▶ PROBLEM STATEMENT: Output all records precisely as written.

DATA FOR PROCESSING Start Marker

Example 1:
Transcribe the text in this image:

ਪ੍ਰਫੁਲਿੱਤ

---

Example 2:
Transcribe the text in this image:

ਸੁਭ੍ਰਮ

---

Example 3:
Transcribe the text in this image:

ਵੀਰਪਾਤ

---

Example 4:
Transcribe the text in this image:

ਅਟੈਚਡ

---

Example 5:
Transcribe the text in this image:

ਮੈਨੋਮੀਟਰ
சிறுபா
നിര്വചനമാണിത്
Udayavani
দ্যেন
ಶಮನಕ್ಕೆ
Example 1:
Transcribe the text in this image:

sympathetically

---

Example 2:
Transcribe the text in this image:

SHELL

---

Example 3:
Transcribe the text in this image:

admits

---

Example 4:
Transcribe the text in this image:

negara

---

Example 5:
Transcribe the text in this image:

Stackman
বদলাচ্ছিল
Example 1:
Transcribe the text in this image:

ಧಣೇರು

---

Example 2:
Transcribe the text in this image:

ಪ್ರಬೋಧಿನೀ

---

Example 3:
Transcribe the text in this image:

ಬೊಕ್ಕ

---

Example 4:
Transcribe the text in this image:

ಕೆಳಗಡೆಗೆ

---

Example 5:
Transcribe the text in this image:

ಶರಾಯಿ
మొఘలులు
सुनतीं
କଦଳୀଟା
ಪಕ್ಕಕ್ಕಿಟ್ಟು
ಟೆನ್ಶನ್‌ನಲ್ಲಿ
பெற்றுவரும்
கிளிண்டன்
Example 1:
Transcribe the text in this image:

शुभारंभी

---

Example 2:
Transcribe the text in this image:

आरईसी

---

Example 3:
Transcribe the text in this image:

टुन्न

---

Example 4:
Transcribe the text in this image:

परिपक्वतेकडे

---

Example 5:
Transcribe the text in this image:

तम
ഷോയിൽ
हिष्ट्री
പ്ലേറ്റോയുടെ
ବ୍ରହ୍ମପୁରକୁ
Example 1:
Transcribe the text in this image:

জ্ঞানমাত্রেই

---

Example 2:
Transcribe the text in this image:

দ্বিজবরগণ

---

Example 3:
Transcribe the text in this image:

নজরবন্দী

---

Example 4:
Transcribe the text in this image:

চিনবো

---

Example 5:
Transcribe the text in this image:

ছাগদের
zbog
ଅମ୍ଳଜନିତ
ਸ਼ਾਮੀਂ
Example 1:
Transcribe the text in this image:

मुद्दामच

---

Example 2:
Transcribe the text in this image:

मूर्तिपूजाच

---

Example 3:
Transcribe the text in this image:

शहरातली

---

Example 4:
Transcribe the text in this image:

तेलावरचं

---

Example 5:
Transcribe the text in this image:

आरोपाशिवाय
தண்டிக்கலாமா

DATA FOR PROCESSING End Marker

▶ THE COMPLETED TASK:
Example 1:
Transcribe the text in this image:

ਪ੍ਰਫੁਲਿੱਤ

---

Example 2:
Transcribe the text in this image:

ਸੁਭ੍ਰਮ

---

Example 3:
Transcribe the text in this image:

ਵੀਰਪਾਤ

---

Example 4:
Transcribe the text in this image:

ਅਟੈਚਡ

---

Example 5:
Transcribe the text in this image:

ਮੈਨੋਮੀਟਰ
சிறுபா
നിര്വചനമാണിത്
Udayavani
দ্যেন
ಶಮನಕ್ಕೆ
Example 1:
Transcribe the text in this image:

sympathetically

---

Example 2:
Transcribe the text in this image:

SHELL

---

Example 3:
Transcribe the text in this image:

admits

---

Example 4:
Transcribe the text in this image:

negara

---

Example 5:
Transcribe the text in this image:

Stackman
বদলাচ্ছিল
Example 1:
Transcribe the text in this image:

ಧಣೇರು

---

Example 2:
Transcribe the text in this image:

ಪ್ರಬೋಧಿನೀ

---

Example 3:
Transcribe the text in this image:

ಬೊಕ್ಕ

---

Example 4:
Transcribe the text in this image:

ಕೆಳಗಡೆಗೆ

---

Example 5:
Transcribe the text in this image:

ಶರಾಯಿ
మొఘలులు
सुनतीं
କଦଳୀଟା
ಪಕ್ಕಕ್ಕಿಟ್ಟು
ಟೆನ್ಶನ್‌ನಲ್ಲಿ
பெற்றுவரும்
கிளிண்டன்
Example 1:
Transcribe the text in this image:

शुभारंभी

---

Example 2:
Transcribe the text in this image:

आरईसी

---

Example 3:
Transcribe the text in this image:

टुन्न

---

Example 4:
Transcribe the text in this image:

परिपक्वतेकडे

---

Example 5:
Transcribe the text in this image:

तम
ഷോയിൽ
हिष्ट्री
പ്ലേറ്റോയുടെ
ବ୍ରହ୍ମପୁରକୁ
Example 1:
Transcribe the text in this image:

জ্ঞানমাত্রেই

---

Example 2:
Transcribe the text in this image:

দ্বিজবরগণ

---

Example 3:
Transcribe the text in this image:

নজরবন্দী

---

Example 4:
Transcribe the text in this image:

চিনবো

---

Example 5:
Transcribe the text in this image:

ছাগদের
zbog
ଅମ୍ଳଜନିତ
ਸ਼ਾਮੀਂ
Example 1:
Transcribe the text in this image:

मुद्दामच

---

Example 2:
Transcribe the text in this image:

मूर्तिपूजाच

---

Example 3:
Transcribe the text in this image:

शहरातली

---

Example 4:
Transcribe the text in this image:

तेलावरचं

---

Example 5:
Transcribe the text in this image:

आरोपाशिवाय
தண்டிக்கலாமா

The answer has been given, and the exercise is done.